Take an L&I claim for carpal tunnel syndrome as an example. According to the AMA guide, there is very strong evidence that a combination of force and repetition, or force and posture, contribute to the development of carpal tunnel syndrome. In fact, several studies referenced in the guide show that blue collar work is a significant risk factor for carpal tunnel syndrome. Moreover, they report that there is an increased risk of developing carpal tunnel syndrome with frequent wrist flexion and extension in combination with the use of vibratory tools. On top, they mention that carpal tunnel syndrome relates with jobs involving using a forceful power grip for long periods.

 

Other risk factors include highly repetitive work combined with other factors or with forceful work.

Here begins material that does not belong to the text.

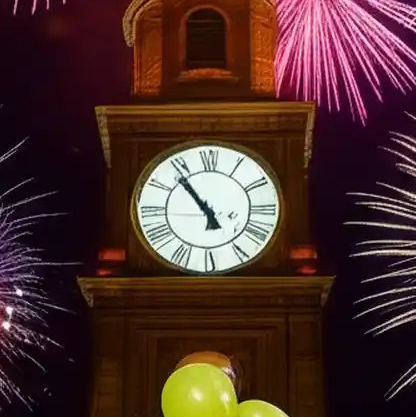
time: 4:53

Obviously, there are also non-occupational factors that impact the condition. For example- age, gender, genetics, diabetes, and body mass index.

 

L&I causation: The legal definition of proximate cause

When we speak about cause in workers’ compensation, you have to remember that we’re talking about proximate cause. Proximate cause has a very specific legal definition:

The term proximate cause means a cause which in a direct sequence produces the condition complained of and without which such condition would not have happened.

 

In my experience, IME doctors often follow this definition when they need to express their opinion regarding causation. Often, IME doctors reference other factors (especially age, gender and genetics) to support their conclusion that the condition would have happened independent of work activity. The problem is, there is more to the definition of proximate cause. Specifically:

There may be one or more proximate causes of a condition. For a worker to be entitled to benefits under the industrial Insurance Act, the work conditions must be a proximate cause of the alleged condition for which entitlement to benefits is sought. The law does not require that the work conditions be the sole proximate cause of such condition.

 

Simply put, if a person is an overweight female with a family history of carpal tunnel syndrome, she has several risk factors for developing carpal tunnel syndrome. When she is diagnosed with the condition, those risk factors cannot be ignored. However, if she also works in a job where she spends much of her workday forcefully grasping and operating a tool like a sander, then I would argue that you cannot exclude work activity as a proximate cause of her carpal tunnel syndrome.

 

Summary and some personal notes on L&I causation

I find it unacceptable that L&I ignores work activities that significantly increase the risk of developing conditions like carpal tunnel syndrome, in the presence of other risk factors. Even worse, this kind of exclusion happens inconsistently across the board. The legislator enacted the Industrial Insurance Act to provide protections for ALL workers. That means all workers deserve the exact same level of consideration. Regarding the facts, supporting medical literature and studies, and application of the law.

 

If an L&I claim manager rejects a workers’ comp claim because he or she only applied part of the definition of proximate cause, and they completely exclude work activity from the definition or consideration, then the rejection is unfair. When the worker is then saddled with the financial burden of proving that the rejections is incorrect based on the law and facts, the very intent and purpose of the Industrial Insurance Act has failed. And, when the purpose and intent of the Industrial Insurance Act fails, it hurts injured workers, their families, their employers, and society in general. The health of our workforce is critical to the health of our society.